How will we know if we are successful? Because on that day when we are chosen to come home Jesus will look at us and say “Well done, my good and faithful servant. Since you were faithful in small matters, I will give you great responsibilities. Come, share your master’s joy.” (MT 25:21). Isn’t- or should not- that be our desire? We all want to be praised by our employer. Isn’t God’s praise more important? Rewards on earth are temporary. Rewards with Christ are eternal, but they are not easy. We must work for them.
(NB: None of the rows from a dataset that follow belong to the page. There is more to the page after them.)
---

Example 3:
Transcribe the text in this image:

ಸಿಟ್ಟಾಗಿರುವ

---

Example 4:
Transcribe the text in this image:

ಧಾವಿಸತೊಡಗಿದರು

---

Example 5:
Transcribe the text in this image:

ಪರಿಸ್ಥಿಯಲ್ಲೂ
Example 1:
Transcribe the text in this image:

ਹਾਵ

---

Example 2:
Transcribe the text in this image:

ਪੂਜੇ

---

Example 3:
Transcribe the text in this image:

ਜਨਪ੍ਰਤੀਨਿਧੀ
Our challenges will not exceed the abilities Christ knows we have because He knows what has been given to us.

Lastly, Thanksgiving is approaching and this appears to be a year that the normal traditions we look forward to- the gathering of family and friends to give thanks for all our blessings- will not be taking place for many of us, particularly the elderly and most vulnerable, due to the covid-19 pandemic. We cannot let that negativity govern our thoughts and actions. Like the landowner in today’s gospel Jesus has not given us a challenge we cannot meet.  The best thing we can do now is to do what Jesus would want us to do. We should all wear masks. Our rights not to wear a mask only go so far, to the point where that right infringes on another person’s rights. We are seeing a resurgence in the number of virus cases right now. We must act if we are going to succeed in overcoming this virus and return to some semblance of normalcy- whatever that may be. I have family members who are immune-compromised, I have family members who have had the virus and I have family members who have been caregivers on covid floors in a hospital. I have heard their stories of the suffering people go through with covid. Naturally, all that makes me extremely cautious. I cannot, and will not, take any risks that could place my immediate family at risk of getting the virus.
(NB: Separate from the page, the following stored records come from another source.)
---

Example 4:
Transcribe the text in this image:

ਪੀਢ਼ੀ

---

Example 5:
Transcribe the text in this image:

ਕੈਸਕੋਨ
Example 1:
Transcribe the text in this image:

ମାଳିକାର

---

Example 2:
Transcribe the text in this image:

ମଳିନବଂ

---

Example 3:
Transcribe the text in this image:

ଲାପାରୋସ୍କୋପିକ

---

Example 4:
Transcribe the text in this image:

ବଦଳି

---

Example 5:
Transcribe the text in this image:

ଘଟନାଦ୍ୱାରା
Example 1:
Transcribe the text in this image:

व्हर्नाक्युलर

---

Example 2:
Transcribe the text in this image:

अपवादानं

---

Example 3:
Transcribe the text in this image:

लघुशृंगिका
An exceptionally good friend of mine has been in the hospital for almost two weeks with covid-19. He is younger than me and in better shape than most people. This virus can infect anyone. He was in the ER for four days before getting a room. He was there for just a short time before being moved to an ICU step down unit where he would get better care. But his next move was into the ICU because his condition continued to deteriorate. And he is still there today. He is currently on an oxygen machine because it is too difficult for him to breathe on his own. He is struggling awfully hard right now. His family is also struggling with the fear of possibly losing him. None of us want to put people we know and love through that experience, but we could do just that by refusing to wear a mask.
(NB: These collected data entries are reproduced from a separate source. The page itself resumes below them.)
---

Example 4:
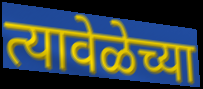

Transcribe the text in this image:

त्यावेळेच्या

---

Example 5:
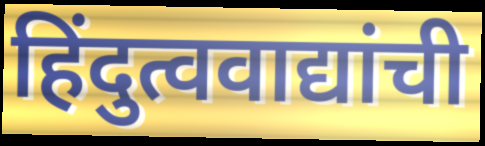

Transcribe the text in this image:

हिंदुत्ववाद्यांची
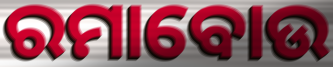
ରମାବୋଉ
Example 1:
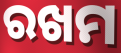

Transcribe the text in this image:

ରଖମ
My friend and his wife were overly cautious when going out and yet they still contracted it, he much more severely. My plea to all of you is to wear a mask whether you like the idea or not. It is not 100 pct. but it is much better than nothing. Remember, nothing in life is guaranteed. You will not know, until it is too late, whether you have the virus or not, even if you do not show any symptoms.   And, as evidenced by my friend, your general state of health does not preclude you from getting the virus, spreading it or being able to fight it off. Ask yourself what would Jesus do? Three weeks ago, we heard Jesus tell us that the second greatest commandment was to love our neighbor as ourselves and that the whole law and prophets depend on that. We should obey that commandment.

I do not know anyone who wants to get this virus, and if we do not want it, then it is irresponsible of us to not wear a mask and potentially infect someone else or get it from someone.  Last week we heard in the gospel that we do not know the day or the hour that our time will come. Our time here is limited so we must use it wisely. Be cautious and be safe. Do what Jesus Christ would expect you to do so that He can tell you on the day you meet Him “well done my good and faithful servant”.

May our almighty, glorious, and ever merciful God bless you, your family and friends keeping them safe during the pandemic and this holiday season. Let us give thanks to God for our blessings and continue to pray for His help in defeating this virus. Pray often, and pray hard, for all those affected by this terrible plague.